— start of DATA PROVIDED —

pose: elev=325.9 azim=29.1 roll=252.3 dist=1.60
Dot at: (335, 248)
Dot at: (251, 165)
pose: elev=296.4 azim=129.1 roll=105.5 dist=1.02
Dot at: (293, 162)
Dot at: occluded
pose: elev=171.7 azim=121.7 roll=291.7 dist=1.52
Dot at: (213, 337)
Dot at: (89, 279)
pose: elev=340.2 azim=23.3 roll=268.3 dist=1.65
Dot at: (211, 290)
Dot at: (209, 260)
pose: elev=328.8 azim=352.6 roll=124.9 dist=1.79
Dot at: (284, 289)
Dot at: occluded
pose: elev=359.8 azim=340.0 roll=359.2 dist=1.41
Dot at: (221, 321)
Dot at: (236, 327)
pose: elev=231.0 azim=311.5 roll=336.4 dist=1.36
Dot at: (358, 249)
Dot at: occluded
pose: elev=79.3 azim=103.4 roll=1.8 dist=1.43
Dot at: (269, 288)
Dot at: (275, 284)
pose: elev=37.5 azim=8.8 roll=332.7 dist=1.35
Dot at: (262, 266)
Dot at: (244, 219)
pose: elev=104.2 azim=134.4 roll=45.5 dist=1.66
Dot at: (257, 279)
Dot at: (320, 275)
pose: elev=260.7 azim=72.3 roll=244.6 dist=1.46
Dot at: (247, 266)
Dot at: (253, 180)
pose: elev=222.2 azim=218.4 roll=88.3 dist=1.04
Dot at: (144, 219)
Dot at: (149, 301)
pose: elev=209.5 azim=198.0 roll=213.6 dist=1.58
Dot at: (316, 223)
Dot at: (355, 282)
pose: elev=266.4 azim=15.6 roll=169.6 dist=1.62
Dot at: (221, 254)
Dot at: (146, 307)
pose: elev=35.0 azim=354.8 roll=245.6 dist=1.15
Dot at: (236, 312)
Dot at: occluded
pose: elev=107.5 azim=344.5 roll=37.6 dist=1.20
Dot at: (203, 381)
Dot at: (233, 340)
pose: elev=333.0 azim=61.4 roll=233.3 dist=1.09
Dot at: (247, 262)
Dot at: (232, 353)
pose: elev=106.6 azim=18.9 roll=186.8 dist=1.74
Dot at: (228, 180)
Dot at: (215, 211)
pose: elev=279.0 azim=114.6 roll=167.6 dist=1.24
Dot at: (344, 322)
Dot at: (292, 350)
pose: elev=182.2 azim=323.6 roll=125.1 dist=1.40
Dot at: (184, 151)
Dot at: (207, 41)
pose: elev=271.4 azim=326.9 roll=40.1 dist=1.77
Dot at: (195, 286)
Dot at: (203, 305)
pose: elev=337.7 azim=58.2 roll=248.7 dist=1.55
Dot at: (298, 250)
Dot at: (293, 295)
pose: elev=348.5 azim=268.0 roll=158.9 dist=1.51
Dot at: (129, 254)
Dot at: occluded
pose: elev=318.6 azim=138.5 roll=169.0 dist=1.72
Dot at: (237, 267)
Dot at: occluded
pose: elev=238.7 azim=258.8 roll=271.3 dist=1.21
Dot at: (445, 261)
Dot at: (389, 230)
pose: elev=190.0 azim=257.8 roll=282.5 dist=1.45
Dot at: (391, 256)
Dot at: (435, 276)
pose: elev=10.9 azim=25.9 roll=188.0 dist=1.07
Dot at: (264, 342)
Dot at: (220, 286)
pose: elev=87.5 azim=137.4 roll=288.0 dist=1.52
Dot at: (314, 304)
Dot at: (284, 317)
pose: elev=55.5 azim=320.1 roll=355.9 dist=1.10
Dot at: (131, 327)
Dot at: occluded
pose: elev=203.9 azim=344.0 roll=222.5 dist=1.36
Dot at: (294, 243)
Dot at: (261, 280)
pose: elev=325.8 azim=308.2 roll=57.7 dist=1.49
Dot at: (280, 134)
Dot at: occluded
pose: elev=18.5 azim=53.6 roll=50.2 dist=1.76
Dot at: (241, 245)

— end of DATA PROVIDED —

> THE EXERCISE:
Can you output every line of the items above as a Markdown table with the columns Row and Line, numbering each row and leaving out blank lines?

> WRITTEN ANSWER:
| Row | Line |
|---|---|
| 1 | pose: elev=325.9 azim=29.1 roll=252.3 dist=1.60 |
| 2 | Dot at: (335, 248) |
| 3 | Dot at: (251, 165) |
| 4 | pose: elev=296.4 azim=129.1 roll=105.5 dist=1.02 |
| 5 | Dot at: (293, 162) |
| 6 | Dot at: occluded |
| 7 | pose: elev=171.7 azim=121.7 roll=291.7 dist=1.52 |
| 8 | Dot at: (213, 337) |
| 9 | Dot at: (89, 279) |
| 10 | pose: elev=340.2 azim=23.3 roll=268.3 dist=1.65 |
| 11 | Dot at: (211, 290) |
| 12 | Dot at: (209, 260) |
| 13 | pose: elev=328.8 azim=352.6 roll=124.9 dist=1.79 |
| 14 | Dot at: (284, 289) |
| 15 | Dot at: occluded |
| 16 | pose: elev=359.8 azim=340.0 roll=359.2 dist=1.41 |
| 17 | Dot at: (221, 321) |
| 18 | Dot at: (236, 327) |
| 19 | pose: elev=231.0 azim=311.5 roll=336.4 dist=1.36 |
| 20 | Dot at: (358, 249) |
| 21 | Dot at: occluded |
| 22 | pose: elev=79.3 azim=103.4 roll=1.8 dist=1.43 |
| 23 | Dot at: (269, 288) |
| 24 | Dot at: (275, 284) |
| 25 | pose: elev=37.5 azim=8.8 roll=332.7 dist=1.35 |
| 26 | Dot at: (262, 266) |
| 27 | Dot at: (244, 219) |
| 28 | pose: elev=104.2 azim=134.4 roll=45.5 dist=1.66 |
| 29 | Dot at: (257, 279) |
| 30 | Dot at: (320, 275) |
| 31 | pose: elev=260.7 azim=72.3 roll=244.6 dist=1.46 |
| 32 | Dot at: (247, 266) |
| 33 | Dot at: (253, 180) |
| 34 | pose: elev=222.2 azim=218.4 roll=88.3 dist=1.04 |
| 35 | Dot at: (144, 219) |
| 36 | Dot at: (149, 301) |
| 37 | pose: elev=209.5 azim=198.0 roll=213.6 dist=1.58 |
| 38 | Dot at: (316, 223) |
| 39 | Dot at: (355, 282) |
| 40 | pose: elev=266.4 azim=15.6 roll=169.6 dist=1.62 |
| 41 | Dot at: (221, 254) |
| 42 | Dot at: (146, 307) |
| 43 | pose: elev=35.0 azim=354.8 roll=245.6 dist=1.15 |
| 44 | Dot at: (236, 312) |
| 45 | Dot at: occluded |
| 46 | pose: elev=107.5 azim=344.5 roll=37.6 dist=1.20 |
| 47 | Dot at: (203, 381) |
| 48 | Dot at: (233, 340) |
| 49 | pose: elev=333.0 azim=61.4 roll=233.3 dist=1.09 |
| 50 | Dot at: (247, 262) |
| 51 | Dot at: (232, 353) |
| 52 | pose: elev=106.6 azim=18.9 roll=186.8 dist=1.74 |
| 53 | Dot at: (228, 180) |
| 54 | Dot at: (215, 211) |
| 55 | pose: elev=279.0 azim=114.6 roll=167.6 dist=1.24 |
| 56 | Dot at: (344, 322) |
| 57 | Dot at: (292, 350) |
| 58 | pose: elev=182.2 azim=323.6 roll=125.1 dist=1.40 |
| 59 | Dot at: (184, 151) |
| 60 | Dot at: (207, 41) |
| 61 | pose: elev=271.4 azim=326.9 roll=40.1 dist=1.77 |
| 62 | Dot at: (195, 286) |
| 63 | Dot at: (203, 305) |
| 64 | pose: elev=337.7 azim=58.2 roll=248.7 dist=1.55 |
| 65 | Dot at: (298, 250) |
| 66 | Dot at: (293, 295) |
| 67 | pose: elev=348.5 azim=268.0 roll=158.9 dist=1.51 |
| 68 | Dot at: (129, 254) |
| 69 | Dot at: occluded |
| 70 | pose: elev=318.6 azim=138.5 roll=169.0 dist=1.72 |
| 71 | Dot at: (237, 267) |
| 72 | Dot at: occluded |
| 73 | pose: elev=238.7 azim=258.8 roll=271.3 dist=1.21 |
| 74 | Dot at: (445, 261) |
| 75 | Dot at: (389, 230) |
| 76 | pose: elev=190.0 azim=257.8 roll=282.5 dist=1.45 |
| 77 | Dot at: (391, 256) |
| 78 | Dot at: (435, 276) |
| 79 | pose: elev=10.9 azim=25.9 roll=188.0 dist=1.07 |
| 80 | Dot at: (264, 342) |
| 81 | Dot at: (220, 286) |
| 82 | pose: elev=87.5 azim=137.4 roll=288.0 dist=1.52 |
| 83 | Dot at: (314, 304) |
| 84 | Dot at: (284, 317) |
| 85 | pose: elev=55.5 azim=320.1 roll=355.9 dist=1.10 |
| 86 | Dot at: (131, 327) |
| 87 | Dot at: occluded |
| 88 | pose: elev=203.9 azim=344.0 roll=222.5 dist=1.36 |
| 89 | Dot at: (294, 243) |
| 90 | Dot at: (261, 280) |
| 91 | pose: elev=325.8 azim=308.2 roll=57.7 dist=1.49 |
| 92 | Dot at: (280, 134) |
| 93 | Dot at: occluded |
| 94 | pose: elev=18.5 azim=53.6 roll=50.2 dist=1.76 |
| 95 | Dot at: (241, 245) |